Como já se referiu, o resultado interpretativo do mesmo Acórdão, relativamente à norma do art. 64º, nº 1, alínea i) do RAU), colide com o direito à reserva da intimidade da vida privada e familiar - art. 26º, nº 1 da CRP - e com o direito à habitação, também na vertente da preservação da intimidade pessoal e da privacidade familiar - art. 65º, nº 1 da CRP.
Nestes termos e nos demais de direito, deverá a presente reclamação ser julgada procedente, com legais consequências, nomeadamente o conhecimento do objecto do recurso, que assim deverá prosseguir, notificando-se a Recorrente para apresentar alegações.
…
III. Requerimento relativo a custas
A Reclamante tem 80 anos e vive de uma pequena pensão de sobrevivência, bem como do apoio da Família mais próxima, concretamente da sua única Filha e do seu Genro, só por isso não tendo requerido o apoio judiciário.

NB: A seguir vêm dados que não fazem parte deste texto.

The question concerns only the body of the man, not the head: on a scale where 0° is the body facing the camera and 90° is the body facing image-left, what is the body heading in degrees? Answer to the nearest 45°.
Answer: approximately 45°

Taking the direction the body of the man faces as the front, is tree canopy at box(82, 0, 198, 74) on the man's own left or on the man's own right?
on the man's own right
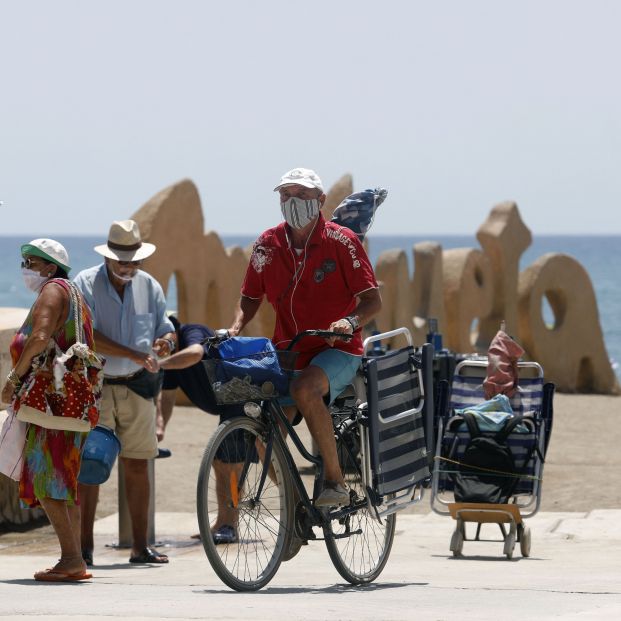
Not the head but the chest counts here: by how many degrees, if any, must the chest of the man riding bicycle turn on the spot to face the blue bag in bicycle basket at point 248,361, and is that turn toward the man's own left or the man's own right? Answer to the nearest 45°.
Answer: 0° — they already face it

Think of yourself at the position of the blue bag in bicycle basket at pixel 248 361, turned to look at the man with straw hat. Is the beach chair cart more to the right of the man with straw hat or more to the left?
right

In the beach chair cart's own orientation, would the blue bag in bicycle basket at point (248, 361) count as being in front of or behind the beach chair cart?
in front

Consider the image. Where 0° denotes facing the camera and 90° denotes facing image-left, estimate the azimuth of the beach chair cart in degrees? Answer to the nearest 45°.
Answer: approximately 0°

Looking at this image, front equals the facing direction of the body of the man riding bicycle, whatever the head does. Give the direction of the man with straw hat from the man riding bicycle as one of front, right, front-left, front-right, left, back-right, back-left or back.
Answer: right
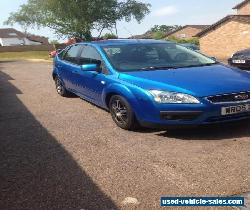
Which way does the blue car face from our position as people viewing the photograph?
facing the viewer and to the right of the viewer

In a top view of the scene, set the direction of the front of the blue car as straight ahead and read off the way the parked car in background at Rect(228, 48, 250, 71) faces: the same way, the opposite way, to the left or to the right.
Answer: to the right

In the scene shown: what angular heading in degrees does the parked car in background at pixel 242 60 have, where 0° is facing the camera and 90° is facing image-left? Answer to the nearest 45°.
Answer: approximately 45°

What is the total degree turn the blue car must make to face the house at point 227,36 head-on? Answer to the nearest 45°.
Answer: approximately 135° to its left

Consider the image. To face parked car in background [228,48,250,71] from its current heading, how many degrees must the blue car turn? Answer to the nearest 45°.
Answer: approximately 135° to its left

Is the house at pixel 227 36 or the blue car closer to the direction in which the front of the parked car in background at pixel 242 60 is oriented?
the blue car

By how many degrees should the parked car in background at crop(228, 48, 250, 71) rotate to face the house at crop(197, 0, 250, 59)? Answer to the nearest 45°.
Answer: approximately 135° to its right

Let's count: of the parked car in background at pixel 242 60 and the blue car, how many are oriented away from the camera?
0
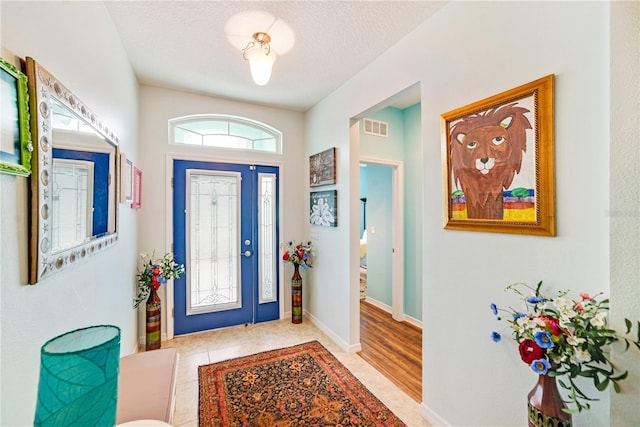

Com esse fundamento, associado à relevância que para si assumem os presentes autos, onde está em jogo ficar sem o andar que mantém arrendado desde 1956 e no qual, com as vicissitudes constantes dos autos, sempre manteve a sua residência, requer a fixação das custas pelo mínimo legal.”
Fundamentação
A Recorrente pretende que o Tribunal Constitucional fiscalize a constitucionalidade das seguintes interpretações normativas:
- a extraída dos artigos 516.º, do CPC, e 342.º, n.º 1, do CC, no sentido de 'aceitar os consumos domésticos como base da presunção da falta de residência permanente”.
- a extraída do artigo 64.º, n.º 1, alínea i) do Regime do Arrendamento Urbano, no sentido que “qualquer inquilino, independentemente dos seus rendimentos e das demais circunstâncias da sua vida pessoal, para ter residência permanente no local arrendado, não pode ter consumos mínimos de água, electricidade e gás”.
Se é verdade que tais critérios têm um cunho normativo, pois, são gerais e abstractos, conforme evidenciou a decisão reclamada, eles não foram de modo algum assumidos pela decisão recorrida, que se limitou a relevar tais consumos para, conjuntamente com outros elementos de prova, concluir que naquele caso concreto a Recorrente não vivia permanentemente no arrendado.
E não integrando a ratio decidendi do acórdão recorrido, não revela qualquer utilidade a apreciação da sua constitucionalidade, uma vez que esse juízo não teria qualquer repercussão na decisão da causa.
Por isso, concorda-se com a decisão sumária de não conhecer o mérito do recurso, devendo ser indeferida nesta parte a reclamação apresentada.
A Recorrente também manifestou a sua discordância, relativamente à taxa de justiça fixada na decisão sumária reclamada.
O artigo 6.º, n.º 2, do Decreto-Lei n.º 303/98, de 7 de Outubro, prevê que nestes casos a taxa de justiça seja fixada entre 2 e 10 unidades de conta.
Dispõe o artigo 9.º, n.º 1, do mesmo diploma, que a taxa de justiça é fixada tendo em atenção a complexidade e a natureza do processo, a relevância dos interesses em causa e a actividade contumaz do vencido.
Não é feita qualquer referência à situação económica do devedor das custas, à qual também não se encontra comprovada nos autos.
Ora, atendendo aos critérios impostos pelo referido preceito, revela-se adequado o valor fixado, o qual está de acordo com os padrões do valor das custas habitualmente fixadas neste tribunal em casos idênticos.
Por estas razões também deve ser indeferida a reclamação apresentada pela Recorrente, nesta parte.
*
Decisão
Pelo exposto, indefere-se a reclamação apresentada por A. da decisão sumária proferida em 23 de Setembro de 2010 nestes autos.
Custas pela Recorrente, fixando-se a taxa de justiça em 20 unidades de conta, ponderados os critérios referidos no artigo 9.º, n.º 1, do Decreto-Lei n.º 303/98, de 7 de Outubro (artigo 7.º do mesmo diploma).
Lisboa, 9 de Novembro de 2010.- João Cura Mariano – Catarina Sarmento e Castro – Rui Manuel Moura Ramos.